Brennglas des Populismus

Die Flüchtlingsrhetorik der CSU - ein Fallbeispiel

  • Velten Schäfer
  • Lesedauer: 2 Min.

Es ist nicht Aufgabe eines Innenpolitikers, sich mit deutscher Kulturgeschichte auszukennen. Auch nicht, wenn er sich für patriotisch hält, wie sicherlich Hans-Peter Uhl von der CSU. Dennoch schreit dessen jüngste, im Phoenix-Talk »Unter den Linden« verbreitete Expertise zur »deutschen Romantik« nach einer Fußnote: Nicht etwa das Einlassen der Welt und das Übernehmen von Verantwortung für deren Elend ist eine im historischen Sinn »romantische« Haltung, sondern das Gegenteil: Wegschauen und Wegducken gegenüber den Weltläufen, eine selbstgenügsame und unpolitische Wendung nach innen.

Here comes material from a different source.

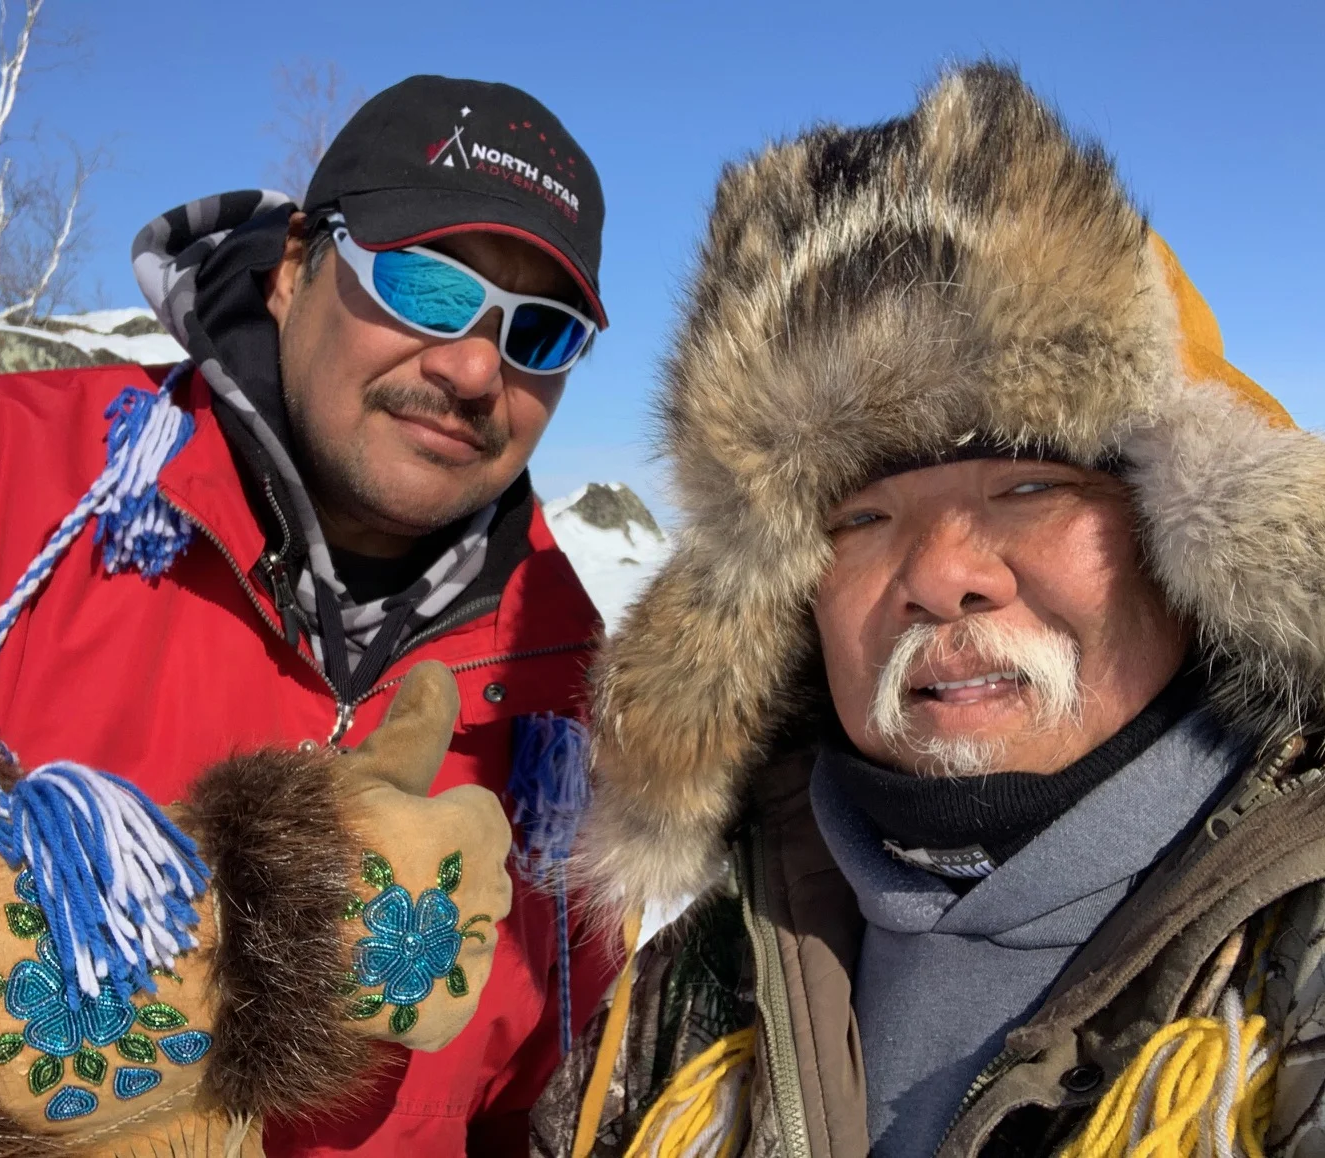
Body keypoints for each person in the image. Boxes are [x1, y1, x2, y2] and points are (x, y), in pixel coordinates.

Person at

Oder was meinte Uhl sonst mit dem auf die Flüchtlingspolitik von Angela Merkel (CDU) gemünzten Satz, dass »immer dann, wenn die deutsche Romantik die Politik bestimmt«, dies »für Deutschland und Europa zum Problem« werde? Die historische Analogie, die man hier anklingen hören mag, wäre so abgrundtief, dass man sie nicht einmal dem Burschenschafter Uhl zutrauen mag.

Sein Auftritt ist beachtenswert, weil er die Grundlinien eben jener rechtspopulistischen Rhetorik, der er entgegenzuwirken vorgibt, wie in einem Brennglas konzentriert: »Die Zuwanderung ist für die deutsche Volkswirtschaft in den nächsten Jahren ein milliardenschweres Draufzahlgeschäft«, poltert Uhl. Und verwechselt, mit Absicht oder nicht, Volkswirtschaft mit Staatshaushalt. Tatsächlich fließen die Ausgaben in die Wirtschaft, die Unterkünfte und Lebensmittel verkauft. Es ist eine Finanzspritze. Wer hat auch nur einen Wirtschaftsvertreter darüber jammern hören?

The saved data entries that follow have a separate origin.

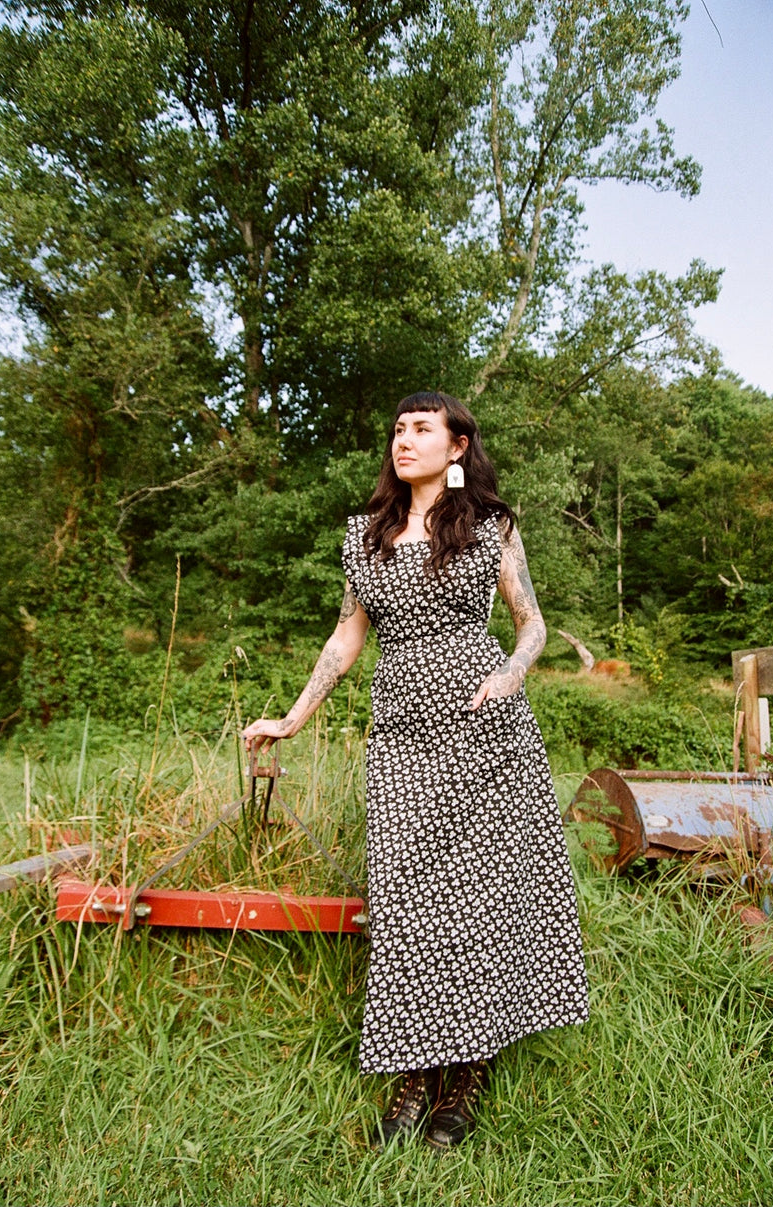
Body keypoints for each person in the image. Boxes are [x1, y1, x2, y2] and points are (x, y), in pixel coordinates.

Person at [243, 391, 589, 1150]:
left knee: (481, 899)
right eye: (397, 428)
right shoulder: (365, 538)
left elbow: (529, 621)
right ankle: (412, 1073)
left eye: (422, 429)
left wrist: (515, 672)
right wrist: (292, 717)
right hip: (401, 733)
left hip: (485, 724)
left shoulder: (492, 526)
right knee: (407, 903)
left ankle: (466, 1070)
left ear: (457, 445)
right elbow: (345, 638)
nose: (405, 440)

Wo sich der Staat das Geld zurückholt, steht auf einem anderen Blatt - eins, das Uhl wohlweislich nicht anfasst. Die Wirtschaft jedenfalls hat Angst vor den »Binnengrenzkontrollen«, die Uhl fordert. Und nicht vor staatlichen Mehrausgaben.

Wo die CSU klagt, man wisse nicht, wer da komme, ist Uhl genau im Bilde: Wenige mit »echten Asylgründen« und viele »illegale Migranten«. Deswegen sei »Umdenken« nötig. Tatsächlich steckt ein großer und steigender Teil der Flüchtlinge etwa aus Syrien gerade nicht in »echten« Asylverfahren mit Aussicht auf »echtes« Bleiberecht, sondern erhält befristete, an den Krieg gebundene Aufenthaltserlaubnisse.

Das Signal dieses Auftritts des Justiziars der Bundestags-Unionsfraktion fasst die Phoenix-Pressestelle sehr treffend zusammen: Auch nach dem Asylpaket II geht die CSU »auf Distanz zu Bundeskanzlerin Angela Merkel«. Die inhaltliche Nachricht wäre freilich gewesen: »Münchner Hardliner redet gefährlichen Unsinn, Moderation lässt ihn gewähren«.

Immerhin kann Uhl nun, wie dutzendfach zuvor, nicht mehr klagen, man dürfe das nicht mehr sagen. Sollte man zumindest meinen. Bis zum nächsten Mal!